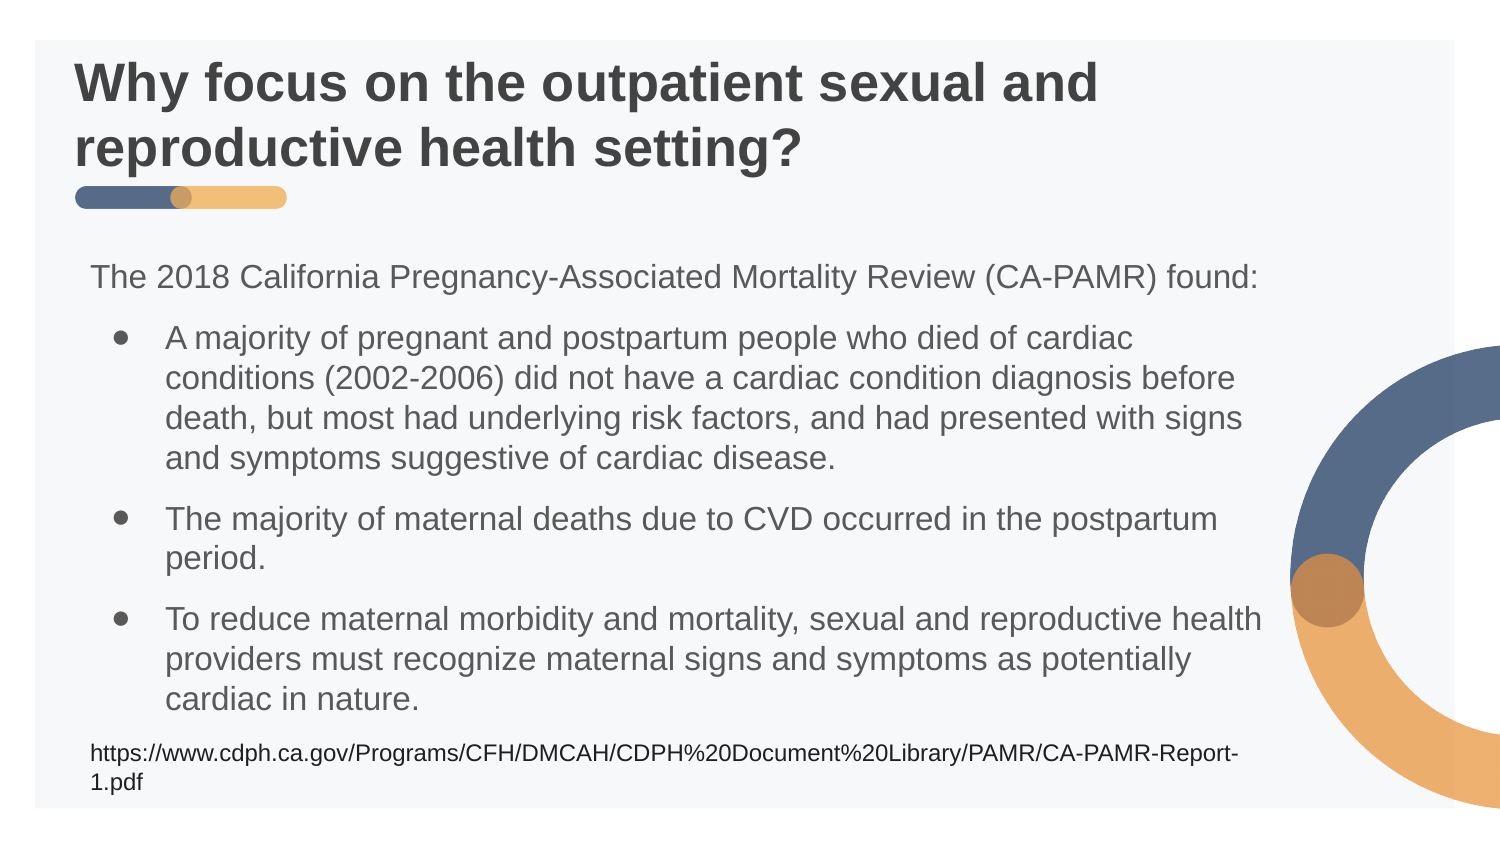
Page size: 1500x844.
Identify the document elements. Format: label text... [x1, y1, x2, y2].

list The 2018 California Pregnancy-Associated Mortality Review (CA-PAMR) found: A majority of pregnant and postpartum people who died of cardiac conditions (2002-2006) did not have a cardiac condition diagnosis before death, but most had underlying risk factors, and had presented with signs and symptoms suggestive of cardiac disease. The majority of maternal deaths due to CVD occurred in the postpartum period. To reduce maternal morbidity and mortality, sexual and reproductive health providers must recognize maternal signs and symptoms as potentially cardiac in nature. https://www.cdph.ca.gov/Programs/CFH/DMCAH/CDPH%20Document%20Library/PAMR/CA-PAMR-Report-1.pdf [75, 240, 1304, 787]
picture [75, 186, 287, 209]
title Why focus on the outpatient sexual and reproductive health setting? [59, 47, 1458, 178]
picture [1290, 344, 1500, 810]
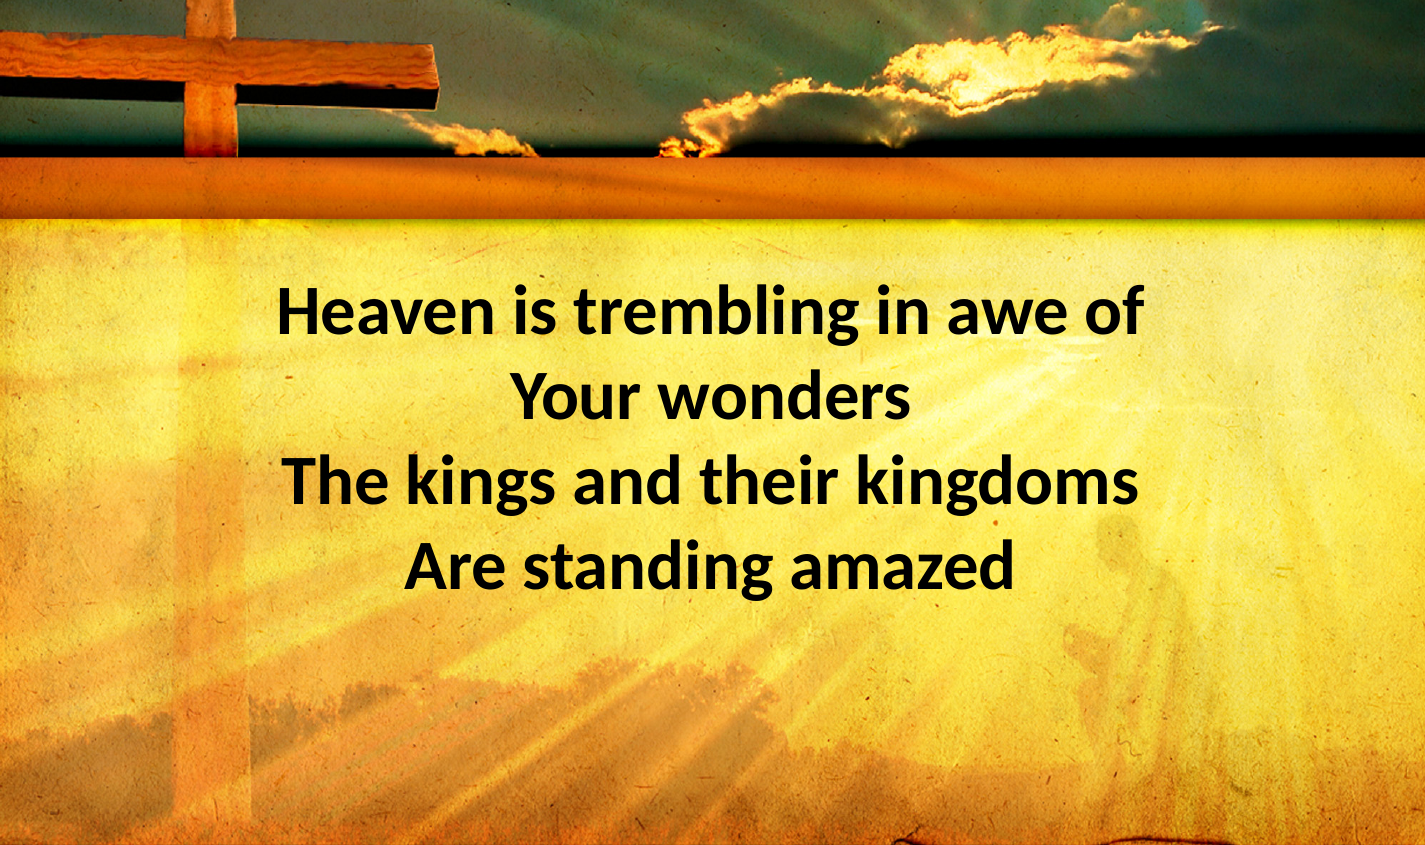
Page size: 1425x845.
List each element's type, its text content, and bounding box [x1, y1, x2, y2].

text_box Heaven is trembling in awe of Your wonders The kings and their kingdoms Are standing amazed [49, 256, 1373, 648]
picture [0, 0, 1425, 845]
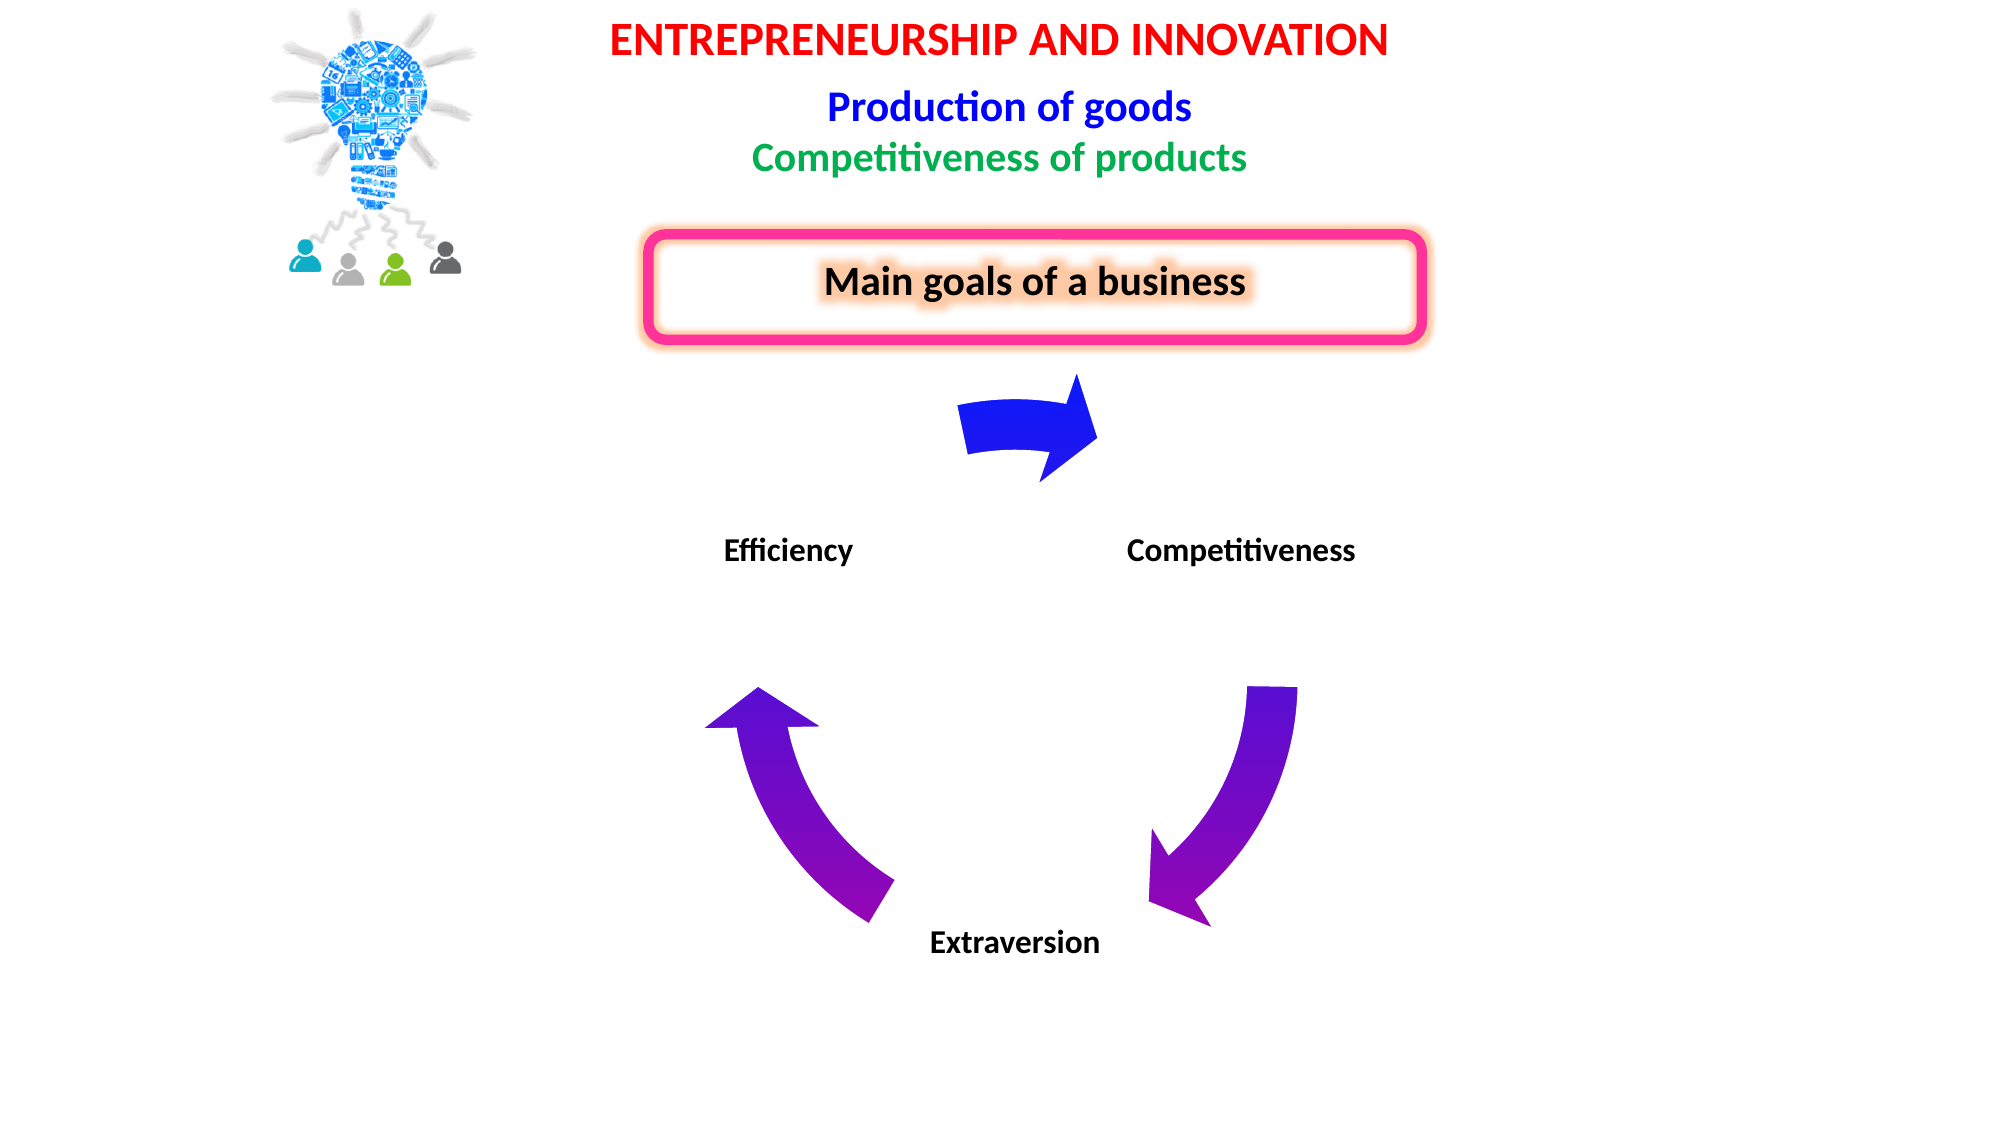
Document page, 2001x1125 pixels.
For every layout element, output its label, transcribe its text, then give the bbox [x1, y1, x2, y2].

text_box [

_____

Job
Lines with the word "size" in them should be copied from the preceding records.

Output of the task
Page size: 1500x844.
Page size: 1425x845.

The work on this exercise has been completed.